> **ACTION ITEM A**
From the records below, extract every line that contains the string "between".

--

I have 2 dataframes.
One dataframe DF1 has a column with values that are seperated by a delimiter say comma. The second dataframe DF2 has a column with single value (this could be part of the comma seperated column values in the other dataframe, DF1). I need to iterate DF2 records/rows, and see if DF2.color exists in the comma seperated column values in DF1.csv_column, and if exists add the df1 row ID TO A NEW DATAFRAME.
df1= sqlContext.createDataFrame([("A001","RED, WHITE, BLUE"),("A002","RED, YELLOW"),("A003","GREEN,RED"),("A004","WHITE,YELLOW")], ["id","csv_column"])
df1.show()
df2= sqlContext.createDataFrame([("C1","RED"),("C2","WHITE"),("C3","BLUE"),("C4","YELLOW"),("C5","RED"),("C6","GREEN"),("C7","BLUE")], ["CLRCODE","COLOR"])
df2.show()
+----+----------------+
| id | csv_column |
+----+----------------+
|A001|RED, WHITE, BLUE|
|A002|RED, YELLOW |
|A003|GREEN, RED |
|A004|WHITE, YELLOW |
+----+----------------+
+-------+-------+
|CLRCODE| COLOR |
+-------+-------+
| C1 | RED |
| C2 | WHITE |
| C3 | BLUE |
| C4 | YELLOW|
| C5 | RED |
| C6 | GREEN |
| C7 | BLUE |
+-------+-------+
Expected Result: The column csv_column in df1 has RED,WHITE,BLUE and so I have add the IDs for RED,WHITE,BLUE as a row to the new dataframe, and so on. Please note CLRCODE in DF2, is just a place holder and is not used hence. How to get this result.
+-------+
|df1.id |
+-------+
|A001 |
|A002 |
|A003 |
|A001 |
|A004 |
|A001 |
|A002 |
|A004 |
|A001 |
|A002 |
|A003 |
|A003 |
|A001 |
+-------+
I checked in this SO solution here, but there the dataframe comma seperated column is validated against a static string value, but I need to iterate through a dataframe which contains many rows of various values.
Thanks for the help.

--

> **ACTION ITEM B**
In the dataframe question above, why did the previously found solution fail to meet the asker's need? Answer in one to three sentences.

> **RECORDS TO USE**
--

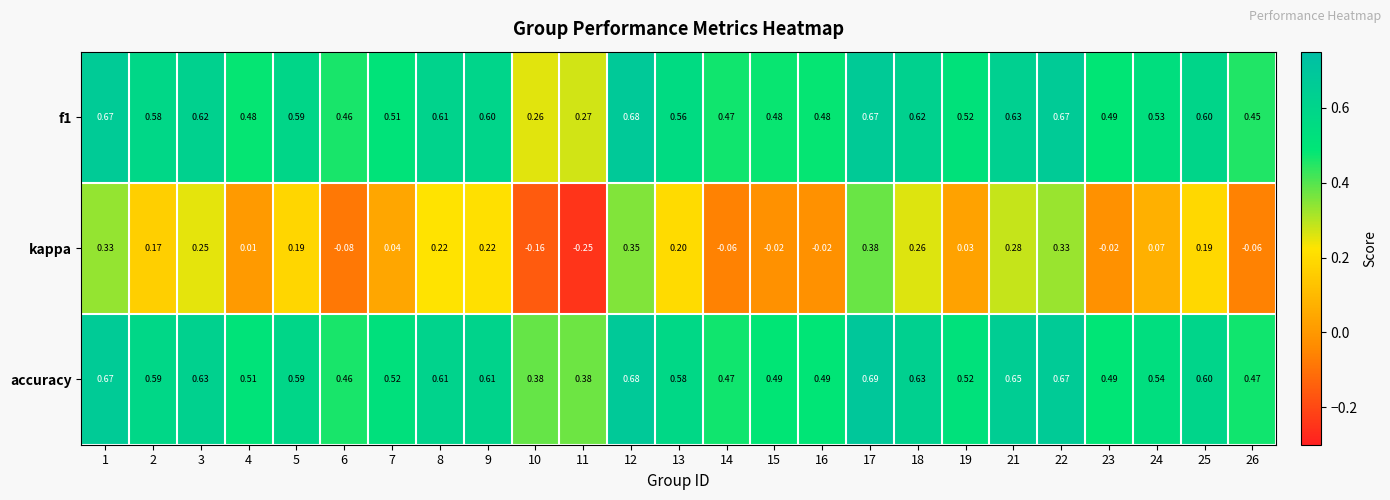

Which series has the largest total across all categories?

accuracy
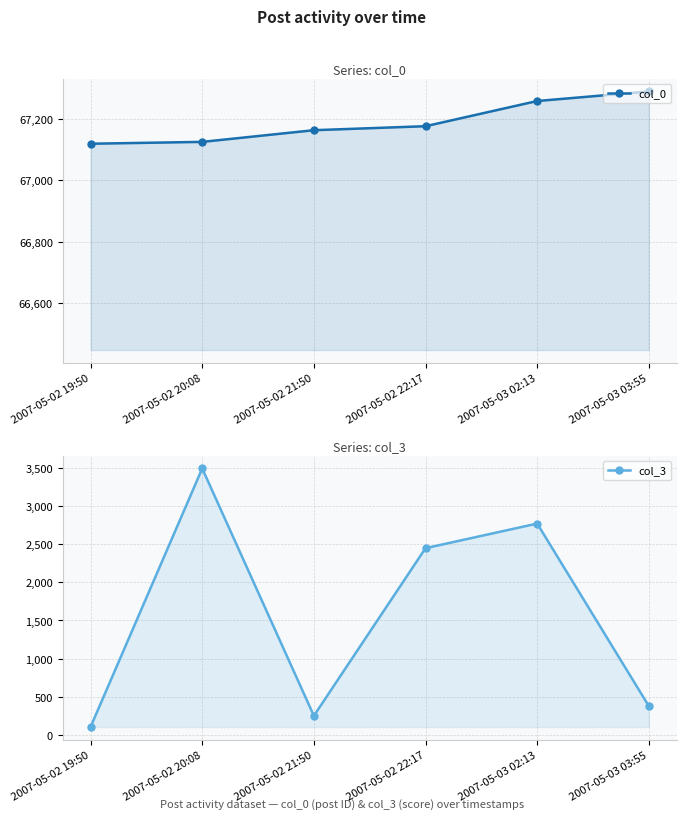

What is the difference between the maximum and minimum values in the col_0 series?

170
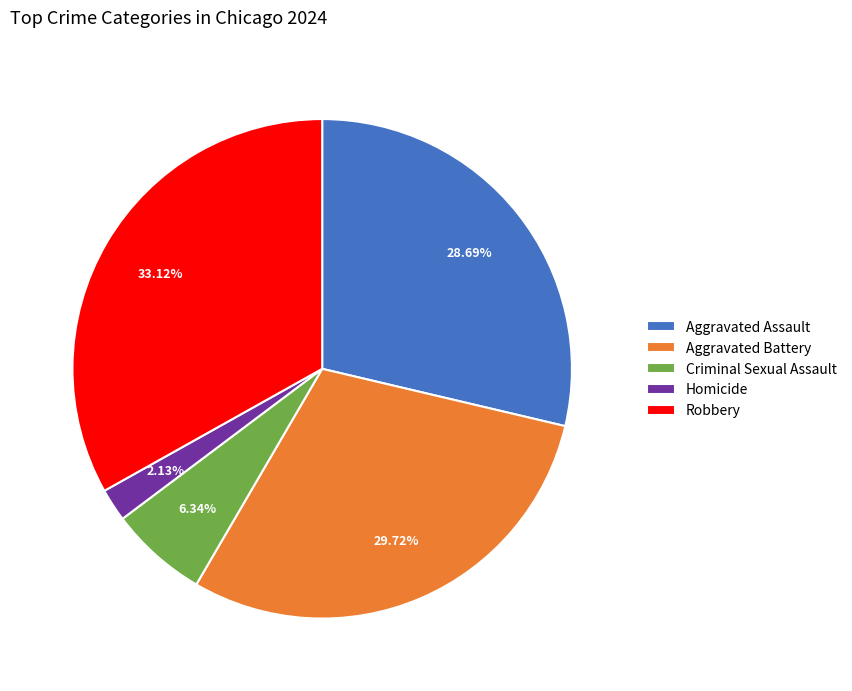

To the nearest percent, what is the difference between the largest and smallest slice percentages?

31%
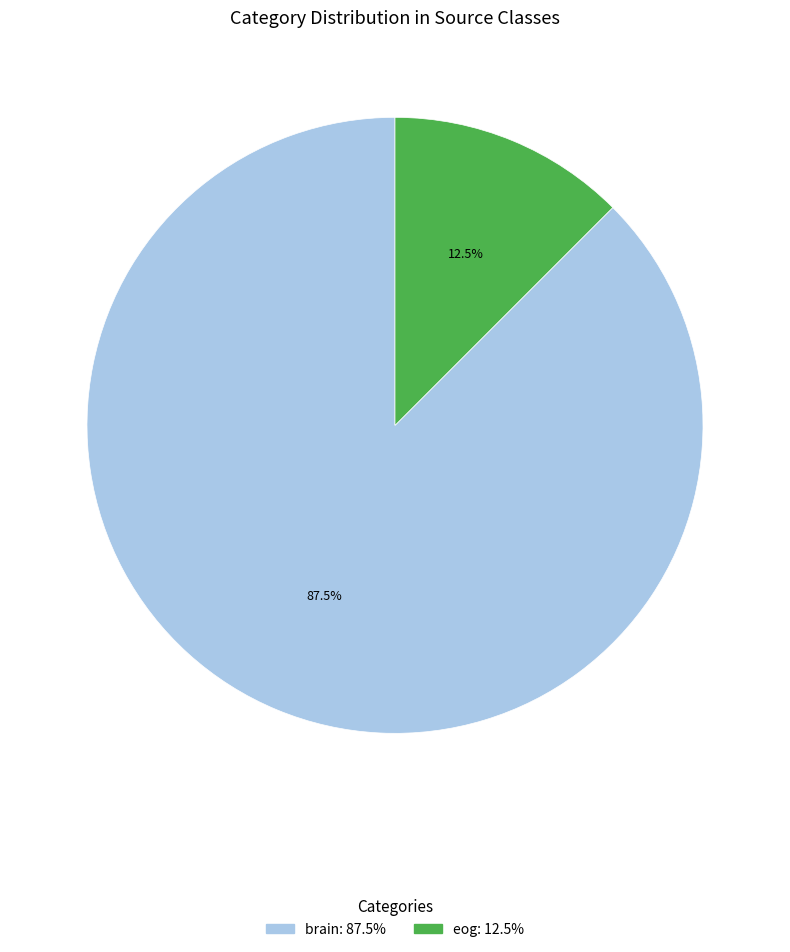

Is there a majority slice in this chart?

Yes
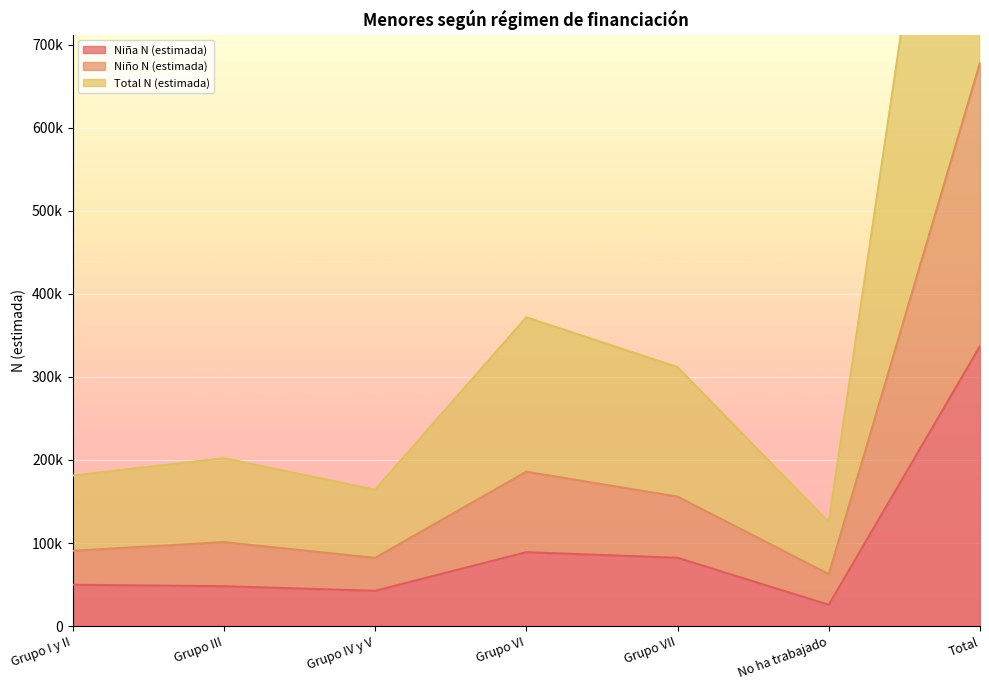

What is the difference between the maximum and minimum values in the Niña N (estimada) series?

311436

--

> **TASK ANSWER A**
What is the difference between the maximum and minimum values in the col_0 series?
To the nearest percent, what is the difference between the largest and smallest slice percentages?
What is the difference between the maximum and minimum values in the Niña N (estimada) series?

> **TASK ANSWER B**
In that solution, the comma-separated column is checked against a single static string value. The asker instead needs to check it against a dataframe that contains many rows of different values.